▶ _What you should do_
Transcribe the reverse geocoding notebook below in full, word for word.

▶ _Extract provided_
== == ==

## Reverse Geocoder - Modis Datasets

This notebook was created in order to translate the lat/long features into state codes that are used on the weather data file. There are around 7 mio usable rows so there is no way to look up the states for each lat/long pair manually. 

We decided to automate this by using the geocoding API provided by Google. The preocess applied is known as reverse geocoding.


In [None]:
!pip install googlemaps



We used a shared google drive folder to ease loading the datasets on everyones machines. This notebook cannot be executed in this state without access to said shared folder

- We start off with the imports

In [None]:
from google.colab import drive
import pandas as pd
import googlemaps

cell to test the google API

In [None]:
'''
gmaps = googlemaps.Client(key='AIzaSyCPBCyv142YkjfcwhqfkXHYrgOLZVHc2go')

== == ==

▶ _Records_
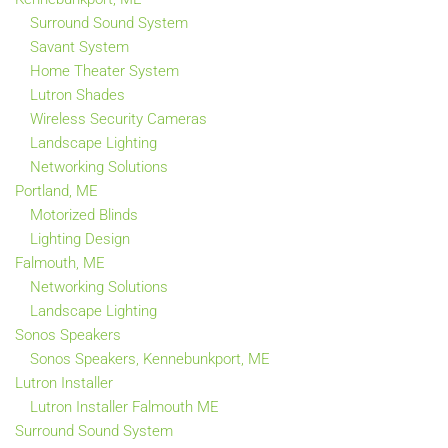
Surround Sound System
Savant System
Home Theater System
Lutron Shades
Wireless Security Cameras
Landscape Lighting
Networking Solutions
Portland, ME
Motorized Blinds
Lighting Design
Falmouth, ME
Networking Solutions
Landscape Lighting
Sonos Speakers
Sonos Speakers, Kennebunkport, ME
Lutron Installer
Lutron Installer Falmouth ME
Surround Sound System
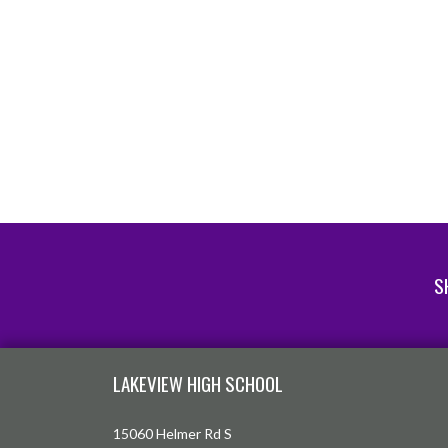
S
Skip Footer
LAKEVIEW HIGH SCHOOL
15060 Helmer Rd S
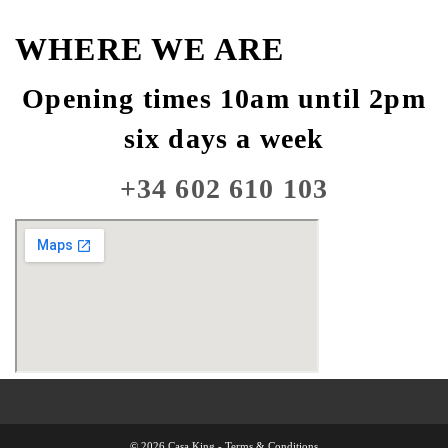
WHERE WE ARE
Opening times 10am until 2pm
six days a week
+34 602 610 103
© 2026 Casa King -
Terms & Conditions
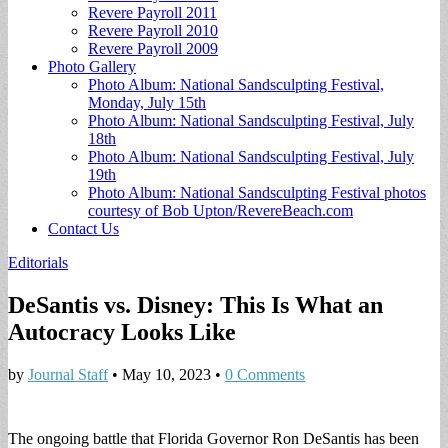
Revere Payroll 2011
Revere Payroll 2010
Revere Payroll 2009
Photo Gallery
Photo Album: National Sandsculpting Festival,
Monday, July 15th
Photo Album: National Sandsculpting Festival, July
18th
Photo Album: National Sandsculpting Festival, July
19th
Photo Album: National Sandsculpting Festival photos
courtesy of Bob Upton/RevereBeach.com
Contact Us
Editorials
DeSantis vs. Disney: This Is What an
Autocracy Looks Like
by
Journal Staff
•
May 10, 2023
•
0 Comments
The ongoing battle that Florida Governor Ron DeSantis has been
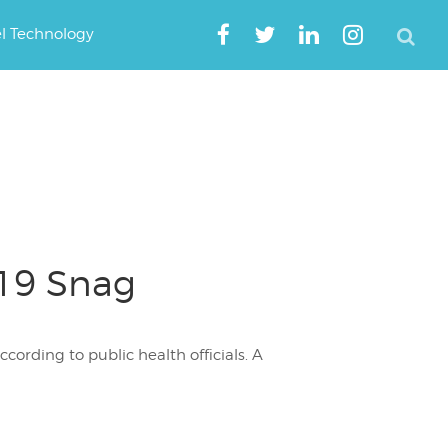
el Technology
-19 Snag
cording to public health officials. A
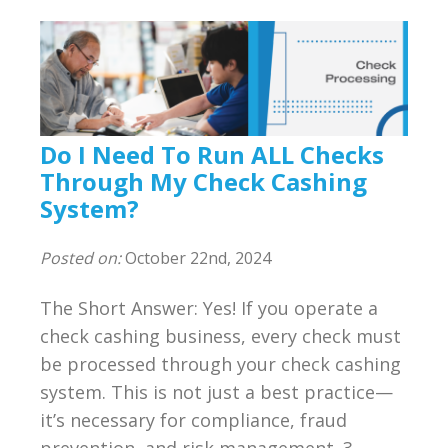
Do I Need To Run ALL Checks
Through My Check Cashing
System?
Posted on:
October 22nd, 2024
The Short Answer: Yes! If you operate a
check cashing business, every check must
be processed through your check cashing
system. This is not just a best practice—
it’s necessary for compliance, fraud
prevention, and risk management. 3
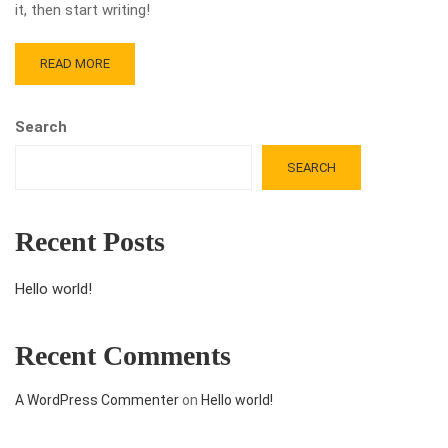
it, then start writing!
READ MORE
Search
SEARCH
Recent Posts
Hello world!
Recent Comments
A WordPress Commenter
on
Hello world!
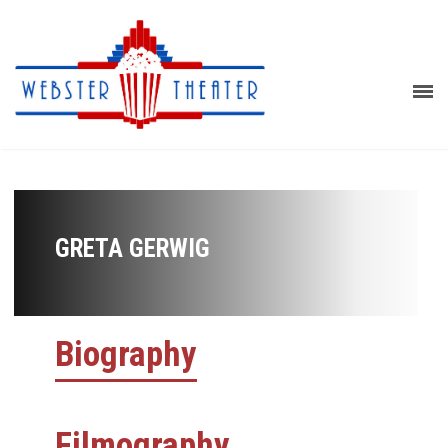
GRETA GERWIG
Biography
Filmography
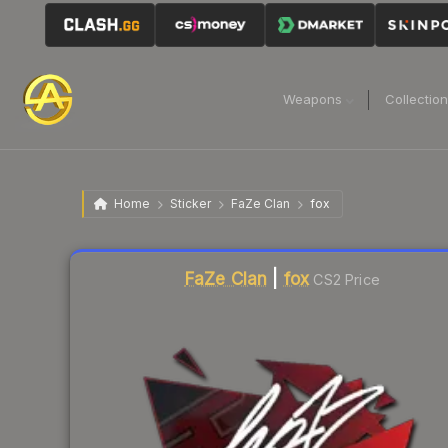
Weapons
Collectio
Home
Sticker
FaZe Clan
fox
Liquidity score
1
out of 100.
FaZe Clan
|
fox
CS2 Price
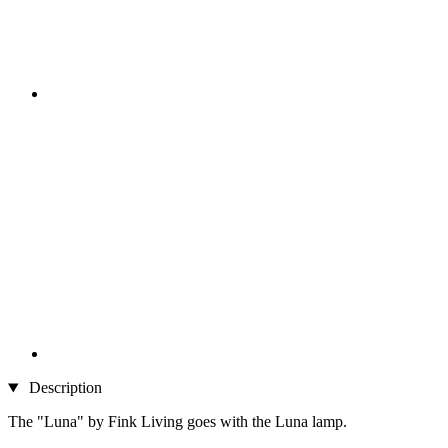
Description
The "Luna" by Fink Living goes with the Luna lamp.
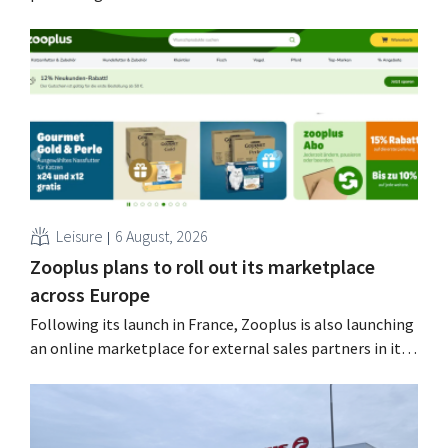
Nolmans is pleased with the figures: he calls them a
“historically strong result.”
Leisure
6 August, 2026
Zooplus plans to roll out its marketplace
across Europe
Following its launch in France, Zooplus is also launching
an online marketplace for external sales partners in its
home market of Germany. Over the next years, the
online pet supply store plans to gradually expand this
model to other countries. Using AI Zooplus, the Munich-
based online platform for pet supplies,...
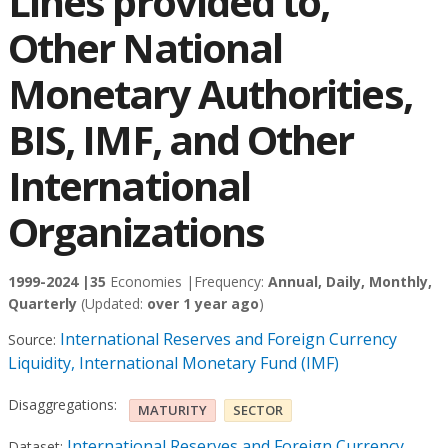
Lines provided to,
Other National
Monetary Authorities,
BIS, IMF, and Other
International
Organizations
1999-2024 |
35
Economies |
Frequency:
Annual, Daily, Monthly,
Quarterly
(Updated:
over 1 year ago
)
International Reserves and Foreign Currency
Source:
Liquidity, International Monetary Fund (IMF)
Disaggregations:
MATURITY
SECTOR
International Reserves and Foreign Currency
Dataset:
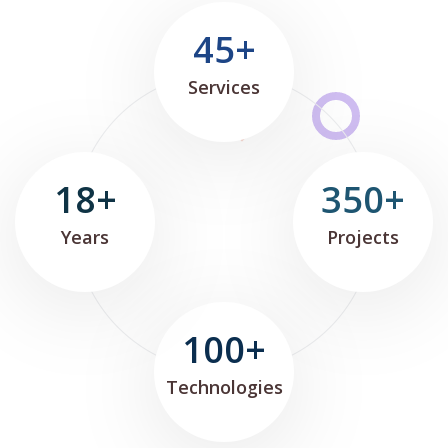
45+
Services
18+
350+
Years
Projects
100+
Technologies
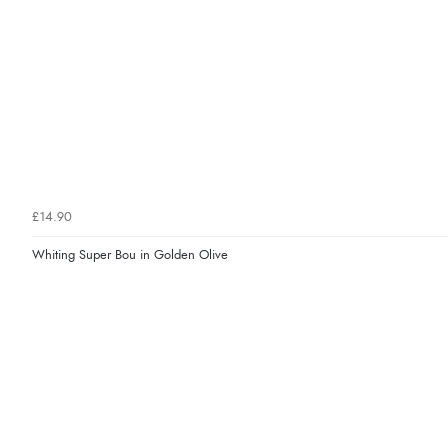
£14.90
Whiting Super Bou in Golden Olive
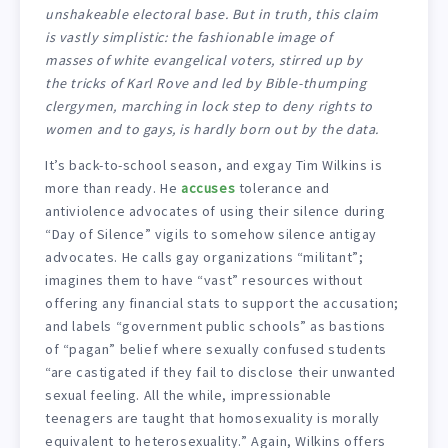
unshakeable electoral base. But in truth, this claim
is vastly simplistic: the fashionable image of
masses of white evangelical voters, stirred up by
the tricks of Karl Rove and led by Bible-thumping
clergymen, marching in lock step to deny rights to
women and to gays, is hardly born out by the data.
It’s back-to-school season, and exgay Tim Wilkins is
more than ready. He
accuses
tolerance and
antiviolence advocates of using their silence during
“Day of Silence” vigils to somehow silence antigay
advocates. He calls gay organizations “militant”;
imagines them to have “vast” resources without
offering any financial stats to support the accusation;
and labels “government public schools” as bastions
of “pagan” belief where sexually confused students
“are castigated if they fail to disclose their unwanted
sexual feeling. All the while, impressionable
teenagers are taught that homosexuality is morally
equivalent to heterosexuality.” Again, Wilkins offers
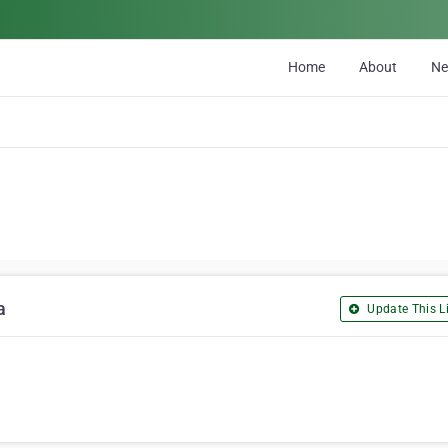
Home
About
N
a
Update This Li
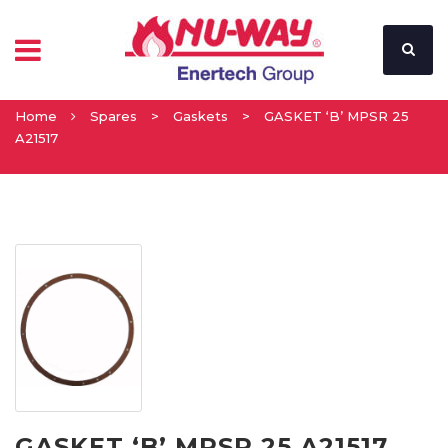
Home
Spares
>
Gaskets
>
GASKET ‘B’ MPSR 25
A21517
GASKET ‘B’ MPSR 25 A21517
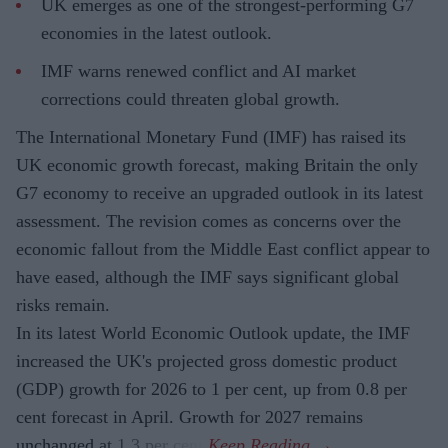
UK emerges as one of the strongest-performing G7
economies in the latest outlook.
IMF warns renewed conflict and AI market
corrections could threaten global growth.
The International Monetary Fund (IMF) has raised its
UK economic growth forecast, making Britain the only
G7 economy to receive an upgraded outlook in its latest
assessment. The revision comes as concerns over the
economic fallout from the Middle East conflict appear to
have eased, although the IMF says significant global
risks remain.
In its latest World Economic Outlook update, the IMF
increased the UK's projected gross domestic product
(GDP) growth for 2026 to 1 per cent, up from 0.8 per
cent forecast in April. Growth for 2027 remains
unchanged at 1.3 per cent.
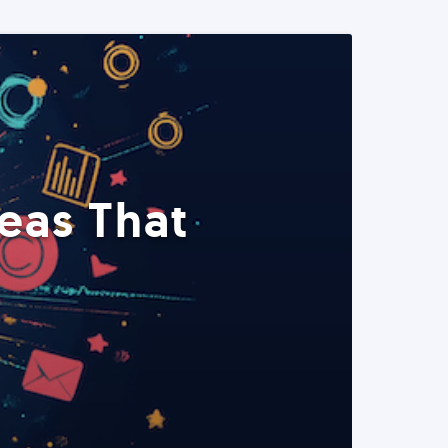
eas That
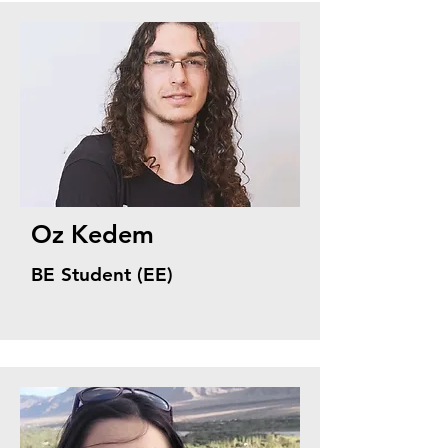
Oz Kedem
BE Student (EE)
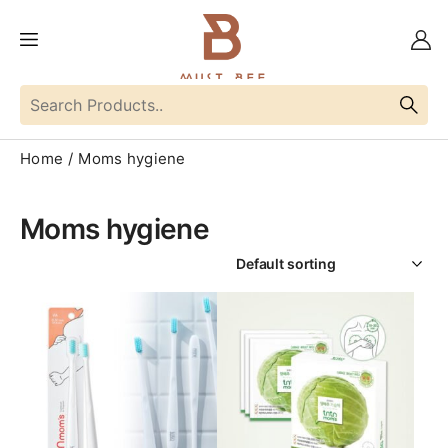
Home
Moms hygiene
Moms hygiene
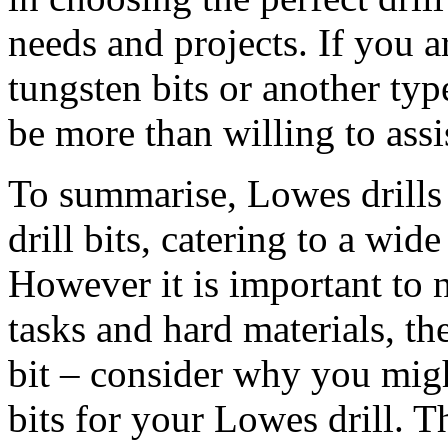
needs and projects. If you a
tungsten bits or another typ
be more than willing to assi
To summarise, Lowes drills o
drill bits, catering to a wid
However it is important to n
tasks and hard materials, the
bit – consider why you mig
bits for your Lowes drill. 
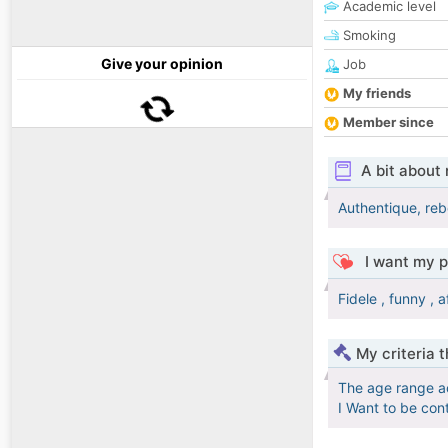
Academic level
Smoking
Give your opinion
Job
My friends
Member since
A bit about
Authentique, rebe
I want my p
Fidele , funny , a
My criteria 
The age range a
I Want to be con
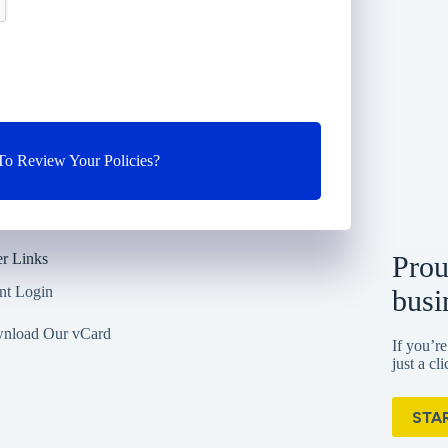
o Review Your Policies?
r Links
Prou
nt Login
busi
nload Our vCard
If you’re
just a cl
STA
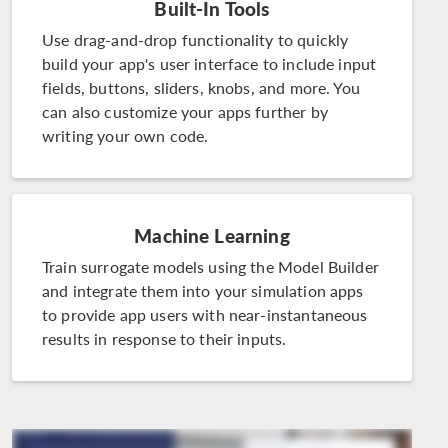
Built-In Tools
Use drag-and-drop functionality to quickly
build your app's user interface to include input
fields, buttons, sliders, knobs, and more. You
can also customize your apps further by
writing your own code.
Machine Learning
Train surrogate models using the Model Builder
and integrate them into your simulation apps
to provide app users with near-instantaneous
results in response to their inputs.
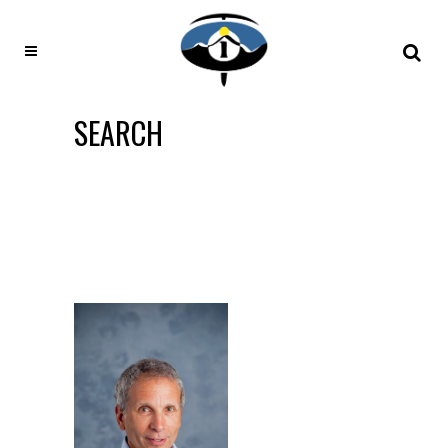
SEARCH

== == ==

▶ _Response to this exercise_
## Reverse Geocoder - Modis Datasets

This notebook was created in order to translate the lat/long features into state codes that are used on the weather data file. There are around 7 mio usable rows so there is no way to look up the states for each lat/long pair manually. 

We decided to automate this by using the geocoding API provided by Google. The preocess applied is known as reverse geocoding.


In [None]:
!pip install googlemaps



We used a shared google drive folder to ease loading the datasets on everyones machines. This notebook cannot be executed in this state without access to said shared folder

- We start off with the imports

In [None]:
from google.colab import drive
import pandas as pd
import googlemaps

cell to test the google API

In [None]:
'''
gmaps = googlemaps.Client(key='AIzaSyCPBCyv142YkjfcwhqfkXHYrgOLZVHc2go')